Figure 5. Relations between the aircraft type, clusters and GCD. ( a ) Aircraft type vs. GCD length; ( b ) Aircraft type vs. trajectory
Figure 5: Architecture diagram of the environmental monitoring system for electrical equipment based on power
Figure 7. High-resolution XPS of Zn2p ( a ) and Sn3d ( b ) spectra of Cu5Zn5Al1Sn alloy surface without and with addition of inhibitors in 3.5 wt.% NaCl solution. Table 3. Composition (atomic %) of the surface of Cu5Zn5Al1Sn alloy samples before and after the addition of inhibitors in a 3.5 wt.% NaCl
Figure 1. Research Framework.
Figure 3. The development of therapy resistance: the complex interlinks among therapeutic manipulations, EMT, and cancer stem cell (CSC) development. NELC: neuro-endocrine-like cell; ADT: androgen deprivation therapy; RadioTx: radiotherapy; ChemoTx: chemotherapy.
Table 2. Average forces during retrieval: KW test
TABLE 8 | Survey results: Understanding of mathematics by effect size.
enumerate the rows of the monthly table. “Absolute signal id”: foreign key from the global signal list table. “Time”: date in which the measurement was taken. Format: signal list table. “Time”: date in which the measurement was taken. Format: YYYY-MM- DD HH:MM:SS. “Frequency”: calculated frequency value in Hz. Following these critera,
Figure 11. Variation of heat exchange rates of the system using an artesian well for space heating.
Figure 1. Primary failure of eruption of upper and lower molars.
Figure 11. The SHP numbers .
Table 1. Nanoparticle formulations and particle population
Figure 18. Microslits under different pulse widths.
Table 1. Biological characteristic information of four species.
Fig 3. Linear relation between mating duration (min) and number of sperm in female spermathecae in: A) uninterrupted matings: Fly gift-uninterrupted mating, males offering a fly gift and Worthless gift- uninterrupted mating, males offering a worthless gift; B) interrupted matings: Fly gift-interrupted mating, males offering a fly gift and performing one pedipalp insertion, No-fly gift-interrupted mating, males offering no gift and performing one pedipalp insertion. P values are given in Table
==*==
*What you need to do:* Reproduce only what lies between the start of the listing above and the end of the line containing "Figure 5: Architecture", keeping every line exact.

*Answer below:*
Figure 5. Relations between the aircraft type, clusters and GCD. ( a ) Aircraft type vs. GCD length; ( b ) Aircraft type vs. trajectory
Figure 5: Architecture diagram of the environmental monitoring system for electrical equipment based on power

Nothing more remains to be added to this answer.